Aku membaca puisi mas Pepeng untuk istrinya yang cukup memberiku gambaran tentang apa yang bergejolak di dalam dadanya :
Puisi Buat Tami
Puisi Buat Tami
Dua orang mahasiswa mengikat cinta dalam perkawinan untuk menghindari berbagai hubungan yang dilarang Sang Khalik.
Hari itu, 30 Oktober 1983, si pria 29 tahun dan gadisnya 22 tahun. Dua orang mahasiswa mengikat cinta dalam perkawinan untuk mendapat keturunan sepeti yang diperintahkan Sang Khalik.
Anak
pertama lahir, si bapak mengurus, menjaga malam hari, mengganti popok,
dan memandikan, si ibu menyusui. Mereka masih muda dan saling
mencinta. Si pria 32 tahun dan kekasihnya 25 tahun.
Si pria sudah sarjana, setelah 10 tahun, setelah mempunyai anak dua. Mereka masih muda dan saling mencinta, si pria 34 tahun dan kekasihnya 27 tahun.
Si
pria sudah bekerja, kekasihnya sudah sarjana, anak mereka sudah empat.
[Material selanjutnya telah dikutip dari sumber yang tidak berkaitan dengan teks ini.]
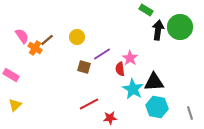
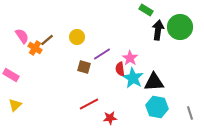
cyan star: moved 11 px up
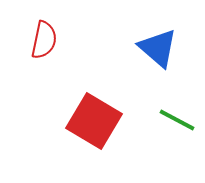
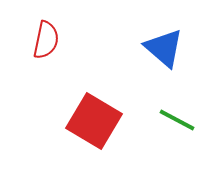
red semicircle: moved 2 px right
blue triangle: moved 6 px right
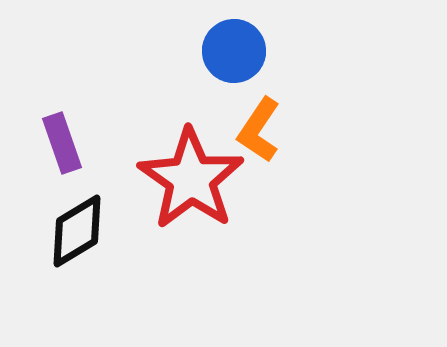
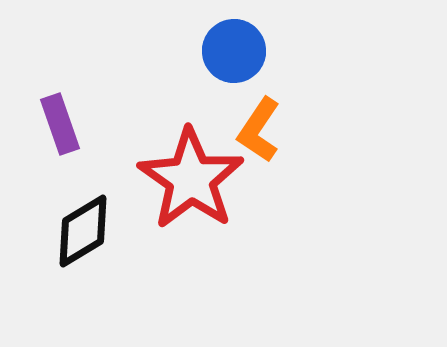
purple rectangle: moved 2 px left, 19 px up
black diamond: moved 6 px right
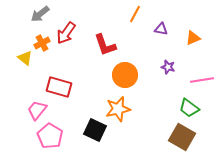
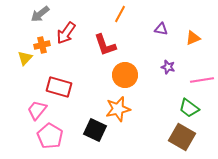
orange line: moved 15 px left
orange cross: moved 2 px down; rotated 14 degrees clockwise
yellow triangle: rotated 35 degrees clockwise
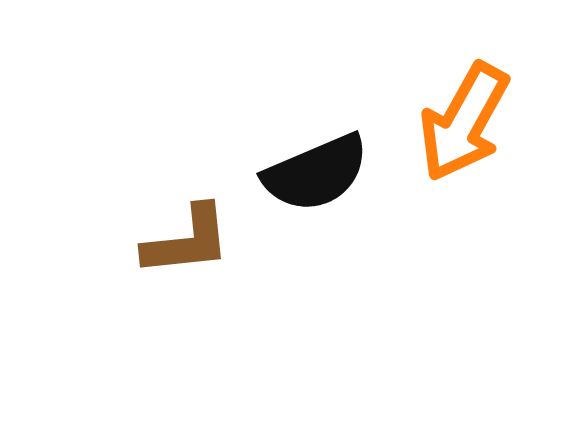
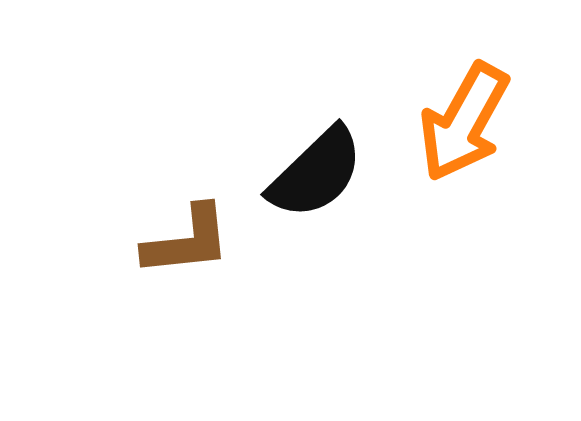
black semicircle: rotated 21 degrees counterclockwise
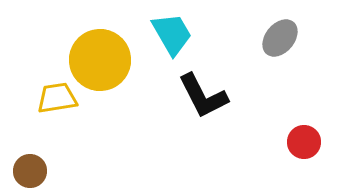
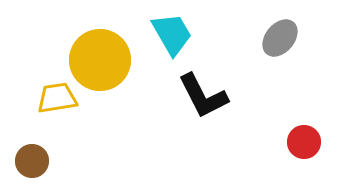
brown circle: moved 2 px right, 10 px up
Hari itu mereka memasuki rumah yang diidamkan oleh setiap keluarga.
Mereka masih bugar dan saling mencinta. Si pria 42 tahun dan kekasihnya
35 tahun.
Hari
ini si pria 54 tahun, ia tergeletak karena sakitnya didampingi oleh
kekasihnya yang 47 tahun, tidak muda lagi menjelang ulang tahun
perkawinan mereka yang ke-25.
Dalam sakitnya, berkelebat semua kenangan dengan kekasihnya. Dalam sakitnya ia menulis untuk kekasihnya:
“Dik Uta,” demikian panggilan kesayangan sang pria setelah sakit untuk kekasihnya yang bernama Utami.
Saya tidak akan pernah lupa ketika awal penyakit itu datang kamu menenangkan saya dengan kata-kata, “Kita sedang menjalani peran baru.”
Subhanallah, Dik Uta, kata-kata itu sangat menjadi inspirasi untuk saya menjalani sakit saya. Saya selalu berdoa, “ Ya Allah berilah kecerdasan untuk kami agar kami selalu melihat semua ketetapan-Mu melalui sudut pandang yang membahagiakan.”
Peran baru, itu adalah salah satu sudut pandang yang cerdas dan membahagiakan.
Ah, Dik Uta, terlalu banyak dan panjang jika saya tulis betapa besar
rasa terima kasih atas ketegaranmu menjalani peran baru ini.
Saya tahu Dik Uta sedih, tapi kamu tetap tegar.
Saya tahu Dik Uta takut, tapi kamu tetap tegar.
Saya
tahu Dik Uta lelah, tapi kamu tetap tegar, mengurus saya, membersihkan
dan membalikkan bada saya setiap satu jam di malam hari.
Saya tahu Dik Uta ingin jalan-jalan untuk menghilangkan jenuh, tapi kamu tetap tegar mendampingi saya karena saya tidak bisa ditinggal terlalu lama sendiri.
Saya tahu Dik Uta selalu mengharapkan kata-kata cinta dari saya, tapi kamu tetap tegar walau kamu tak pernah mendengar kata-kata itu.
Hari ini kamu akan mendengar dari mulut saya.
"Dik Uta, aku cinta kamu tanpa batas. "
"Saya akan selalu bahagiakan kamu tanpa batas. "
"Saya akan selalu ada untuk kamu tanpa batas. "
Kelak kalau saya sudah bisa jalan, kita akan pergi kemana pun kamu mau, yang selama ini tidak pernah kita lakukan.
Dik Uta, pikirkanlah yang terbaik tentang cita-cita kita, karena Allah berfirman, "Aku sebagaimana prasangka hamba-Ku."